Add PySpark README and run scripts.

author: Josh Rosen <joshrosen@eecs.berkeley.edu> 2012-10-20 00:16:41 +0000
committer: Josh Rosen <joshrosen@eecs.berkeley.edu> 2012-10-20 00:22:27 +0000
commit: c23bf1aff4b9a1faf9d32c7b64acad2213f9515c (patch)
tree: 85c71f77ef78714eb6a459874354c8ba11afdd2c /pyspark
parent: 52989c8a2c8c10d7f5610c033f6782e58fd3abc2 (diff)
download: spark-c23bf1aff4b9a1faf9d32c7b64acad2213f9515c.tar.gz
spark-c23bf1aff4b9a1faf9d32c7b64acad2213f9515c.tar.bz2
spark-c23bf1aff4b9a1faf9d32c7b64acad2213f9515c.zip
6 files changed, 124 insertions, 3 deletions
diff --git a/pyspark/README b/pyspark/README
new file mode 100644
index 0000000000..63a1def141
--- /dev/null
+++ b/pyspark/README
@@ -0,0 +1,58 @@
+# PySpark
+
+PySpark is a Python API for Spark.
+
+PySpark jobs are writen in Python and executed using a standard Python
+interpreter; this supports modules that use Python C extensions.  The
+API is based on the Spark Scala API and uses regular Python functions
+and lambdas to support user-defined functions.  PySpark supports
+interactive use through a standard Python interpreter; it can
+automatically serialize closures and ship them to worker processes.
+
+PySpark is built on top of the Spark Java API.  Data is uniformly
+represented as serialized Python objects and stored in Spark Java
+processes, which communicate with PySpark worker processes over pipes.
+
+## Features
+
+PySpark supports most of the Spark API, including broadcast variables.
+RDDs are dynamically typed and can hold any Python object.
+
+PySpark does not support:
+
+- Special functions on RDDs of doubles
+- Accumulators
+
+## Examples and Documentation
+
+The PySpark source contains docstrings and doctests that document its
+API.  The public classes are in `context.py` and `rdd.py`.
+
+The `pyspark/pyspark/examples` directory contains a few complete
+examples.
+
+## Installing PySpark
+
+PySpark requires a development version of Py4J, a Python library for
+interacting with Java processes.  It can be installed from
+https://github.com/bartdag/py4j; make sure to install a version that
+contains at least the commits through 3dbf380d3d.
+
+PySpark uses the `PYTHONPATH` environment variable to search for Python
+classes; Py4J should be on this path, along with any libraries used by
+PySpark programs.  `PYTHONPATH` will be automatically shipped to worker
+machines, but the files that it points to must be present on each
+machine.
+
+PySpark requires the Spark assembly JAR, which can be created by running
+`sbt/sbt assembly` in the Spark directory.
+
+Additionally, `SPARK_HOME` should be set to the location of the Spark
+package.
+
+## Running PySpark
+
+The easiest way to run PySpark is to use the `run-pyspark` and
+`pyspark-shell` scripts, which are included in the `pyspark` directory.

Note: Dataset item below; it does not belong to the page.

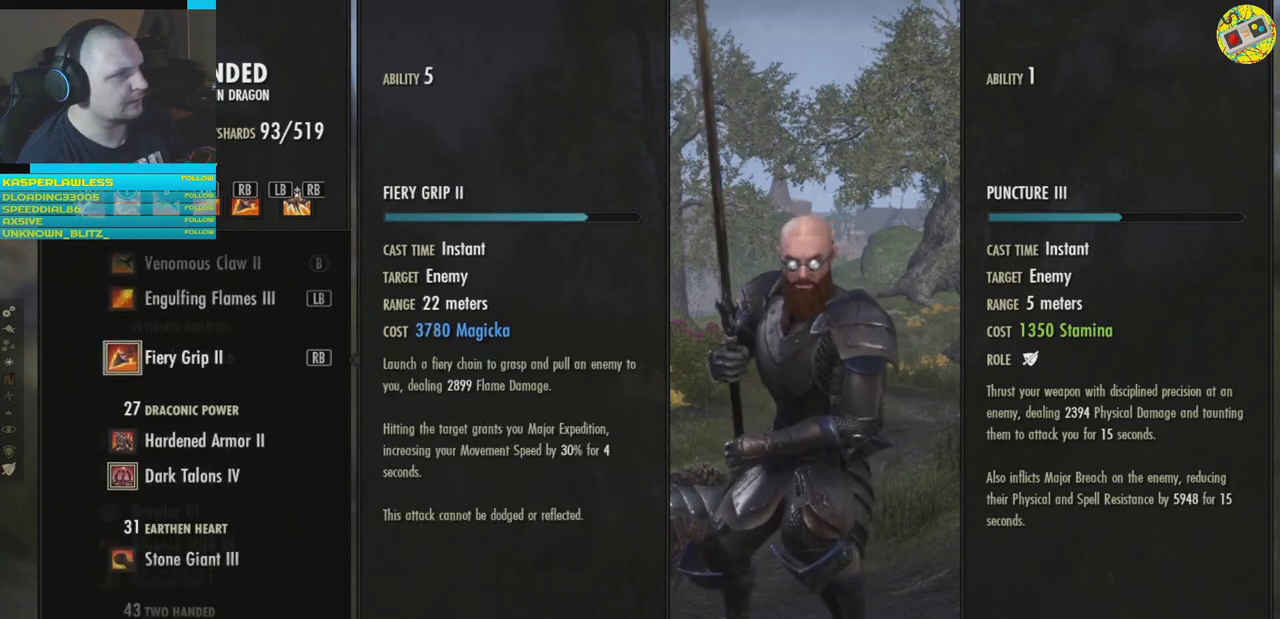
{"buttons": [], "left_stick": "center", "right_stick": "center", "events": [[300, "DPAD_DOWN", "down"], [367, "DPAD_DOWN", "up"]]}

+These scripts automatically load the `spark-conf.sh` file, set
+`SPARK_HOME`, and add the `pyspark` package to the `PYTHONPATH`.
diff --git a/pyspark/pyspark-shell b/pyspark/pyspark-shell
new file mode 100755
index 0000000000..4ed3e6010c
--- /dev/null
+++ b/pyspark/pyspark-shell
@@ -0,0 +1,3 @@
+#!/bin/sh
+FWDIR="`dirname $0`"
+exec $FWDIR/run-pyspark $FWDIR/pyspark/shell.py "$@"
diff --git a/pyspark/pyspark/context.py b/pyspark/pyspark/context.py
index 3f4db26644..50d57e5317 100644
--- a/pyspark/pyspark/context.py
+++ b/pyspark/pyspark/context.py
@@ -18,14 +18,13 @@ class SparkContext(object):
     asPickle = jvm.spark.api.python.PythonRDD.asPickle
     arrayAsPickle = jvm.spark.api.python.PythonRDD.arrayAsPickle
 
-    def __init__(self, master, name, defaultParallelism=None,
-                 pythonExec='python'):
+    def __init__(self, master, name, defaultParallelism=None):
         self.master = master
         self.name = name
         self._jsc = self.jvm.JavaSparkContext(master, name)
         self.defaultParallelism = \
             defaultParallelism or self._jsc.sc().defaultParallelism()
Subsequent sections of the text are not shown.